-------- Exercise materials

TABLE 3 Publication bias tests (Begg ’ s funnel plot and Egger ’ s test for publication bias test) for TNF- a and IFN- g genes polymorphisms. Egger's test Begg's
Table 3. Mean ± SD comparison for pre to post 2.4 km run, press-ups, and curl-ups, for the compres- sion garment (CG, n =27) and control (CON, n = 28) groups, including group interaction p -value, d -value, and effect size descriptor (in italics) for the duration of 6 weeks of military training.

----------------
-------- Exercise materials

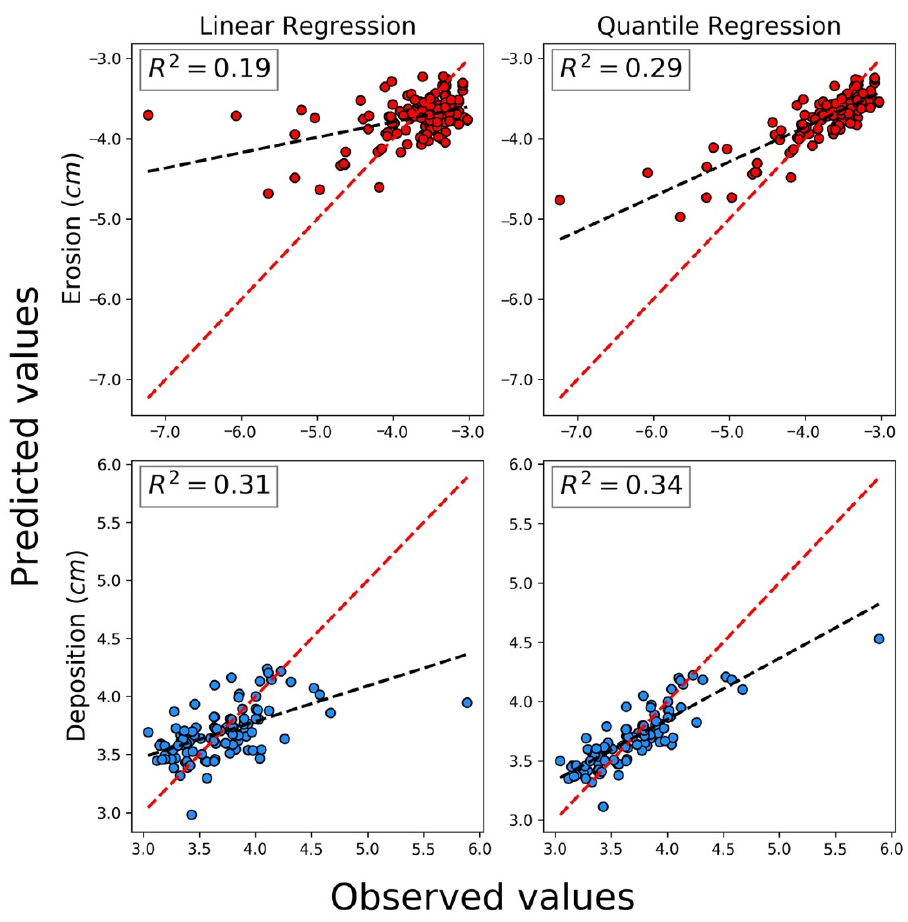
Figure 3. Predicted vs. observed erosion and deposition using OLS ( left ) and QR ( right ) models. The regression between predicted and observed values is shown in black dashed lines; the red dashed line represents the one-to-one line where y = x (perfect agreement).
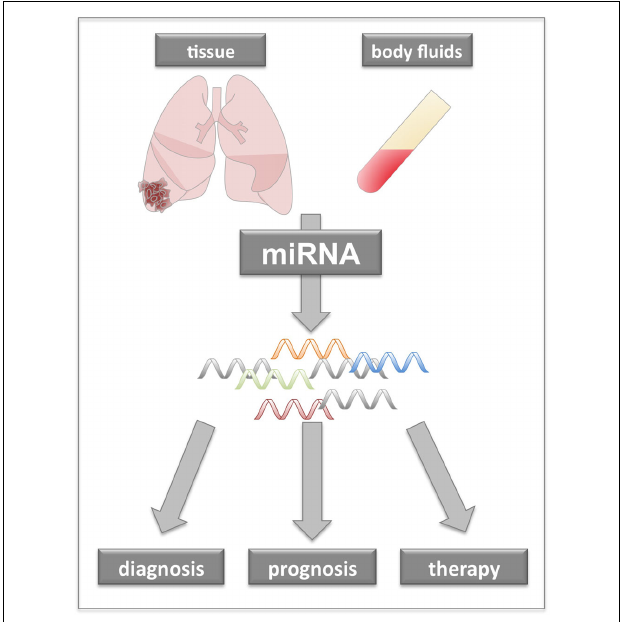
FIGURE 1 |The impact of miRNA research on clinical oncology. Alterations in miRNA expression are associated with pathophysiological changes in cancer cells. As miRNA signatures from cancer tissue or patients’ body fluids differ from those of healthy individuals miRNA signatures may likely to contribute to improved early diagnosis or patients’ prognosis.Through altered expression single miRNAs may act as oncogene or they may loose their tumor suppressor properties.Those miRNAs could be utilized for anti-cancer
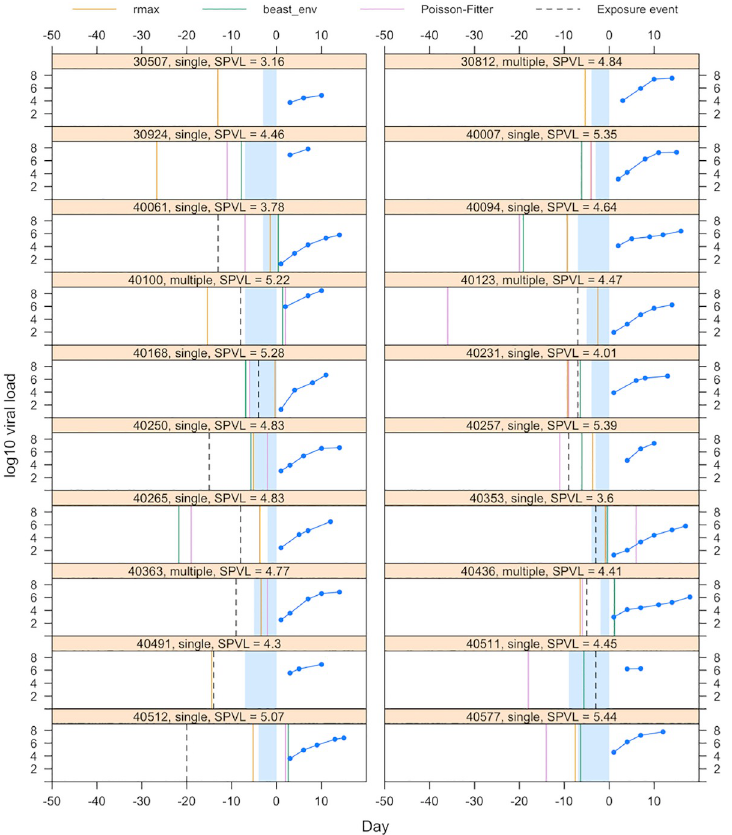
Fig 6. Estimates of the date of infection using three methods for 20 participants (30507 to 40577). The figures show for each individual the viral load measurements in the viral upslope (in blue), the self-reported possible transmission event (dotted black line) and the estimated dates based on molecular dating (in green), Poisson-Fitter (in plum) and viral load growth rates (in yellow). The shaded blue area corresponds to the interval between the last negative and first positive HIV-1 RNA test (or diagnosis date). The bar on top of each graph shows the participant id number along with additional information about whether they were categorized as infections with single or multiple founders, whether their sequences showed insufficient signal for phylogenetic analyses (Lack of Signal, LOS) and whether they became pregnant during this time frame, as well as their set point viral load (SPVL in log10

----------------

Problem requirements: Retype the portion of the data above that starts on the line with "TABLE 3 Publication" and finishes on the line with "Table 3. Mean", including both of those lines.

Result below:
TABLE 3 Publication bias tests (Begg ’ s funnel plot and Egger ’ s test for publication bias test) for TNF- a and IFN- g genes polymorphisms. Egger's test Begg's
Table 3. Mean ± SD comparison for pre to post 2.4 km run, press-ups, and curl-ups, for the compres- sion garment (CG, n =27) and control (CON, n = 28) groups, including group interaction p -value, d -value, and effect size descriptor (in italics) for the duration of 6 weeks of military training.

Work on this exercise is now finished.